The leaders of Eritrea and neighbouring Ethiopia have declared the end of a more than 20-year-long war, and it is hoped that it will help boost economic growth in East Africa.
Ethiopia‘s economy has grown at a faster rate than any other African country in the past 10 years and it’s been trying to open up its economy. But foreign investors and local businesses complain a shortage of foreign currencies like the US dollar are stifling the private sector.
The International Monetary Fund (IMF) says that Ethiopia’s foreign reserves at the end of the 2016/2017 fiscal year stood at $3.2bn, which is less than what it spends on imports in two months.
The education numbers, the electricity numbers are just not there for either a digital economy or a big manufacturing sector.
But the IMF is forecasting a growth rate of 8.5 percent this year – far above the global average.
So, will Ethiopia be able to sustain its growth levels? What are the economic challenges facing Ethiopia? And what does peace with Eritrea mean for the economy?
Ethiopia has a “very odd model for development, but an odd model that has produced very high economic growth,” Charles Robertson, chief economist at Renaissance Capital told Counting the Cost.

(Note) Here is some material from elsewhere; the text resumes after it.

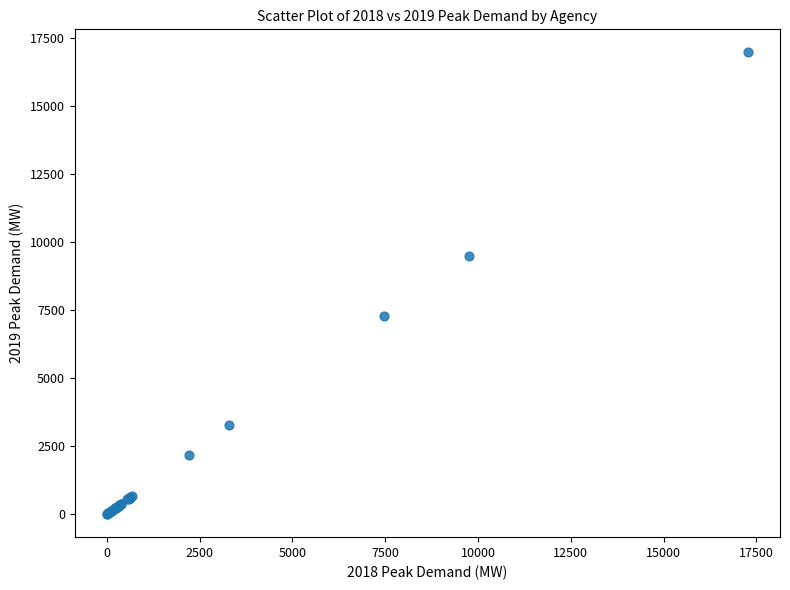

What Y value in the scatter plot is closest to 8488?

9493.5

“In our last big report, we focused on the fact that they were running out of foreign exchange to sustain that model … It’s a matter of how can they get the cash. They’ve been borrowing from China. And recent declarations from the government suggest that they might start to raise the money by selling … stakes in their golden geese – their major companies like Ethiopia Telecom or Ethiopia Airlines. And that way they can bring in the dollars that they need to be able to buy the investment goods that they need to be able to drive growth.”

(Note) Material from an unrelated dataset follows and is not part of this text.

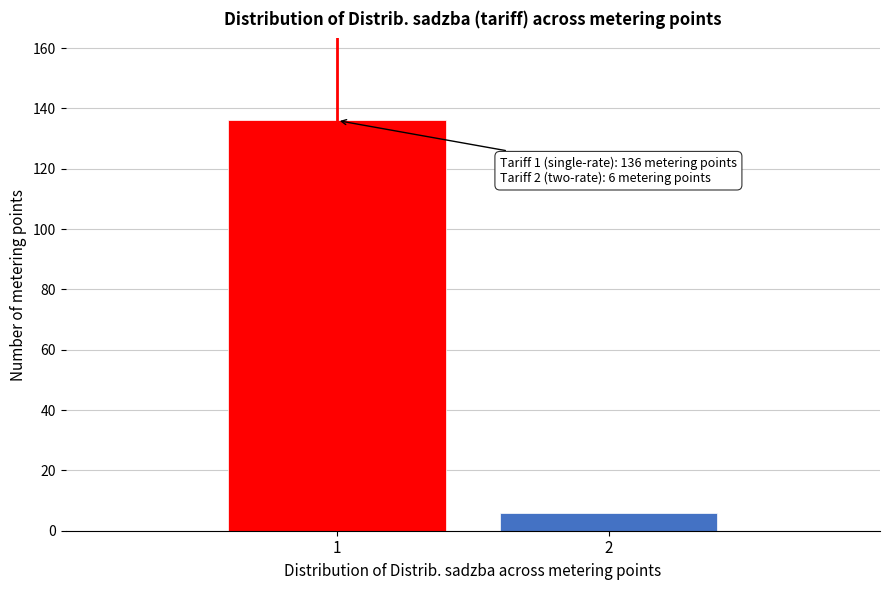

Reading right to left, what are all the values shown in this chart?

6	136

Asked how the digital economy factors into the country’s economic growth, Robertson said: “There is an awful lot of PR, very successful PR that’s making out Ethiopia to be kind of the next China. And I think this is a valid comparison as long as you have the next China meaning with a 50-year lag, not a 10 or 20-year lag.”
“Less than half of the adults in Ethiopia can read or write in any language. That’s not what you need if you are going to be part of the digital economy. You’ve at least got to be able to read what’s on your mobile phone. They can’t. And the consequence of low adult literacy – it’s about 49 percent in 2015 – is that you can also not have an industrialising story either,” he told Counting the Cost.

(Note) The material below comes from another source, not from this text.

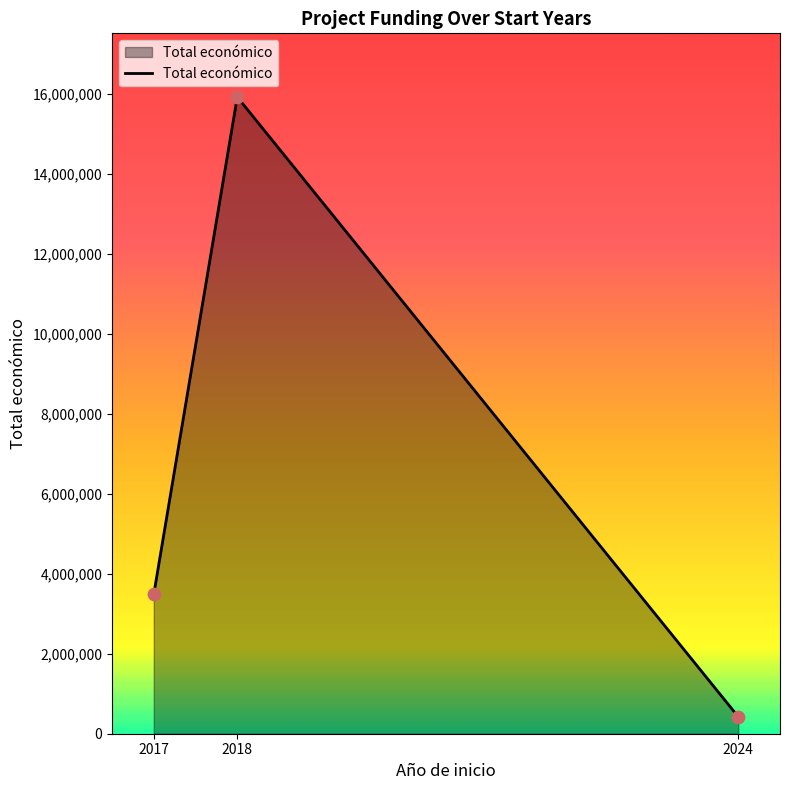

What is the change in value from 2017 to 2024?

-3062298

According to Robertson, Ethiopia’s manufacturing factor is around four percent of GDP, so “despite the PR … there’s only eight countries in the world with smaller manufacturing sectors than Ethiopia … The education numbers, the electricity numbers are just not there for either a digital economy or a big manufacturing sector. It’s still a very rural, very poor agricultural economy.”
“With the peace deal with Eritrea, they can rebuild links to Eritrea, create a second export route and perhaps then get a better price when it comes to exporting their goods through the ports. So there is a benefit for longer-term trade.”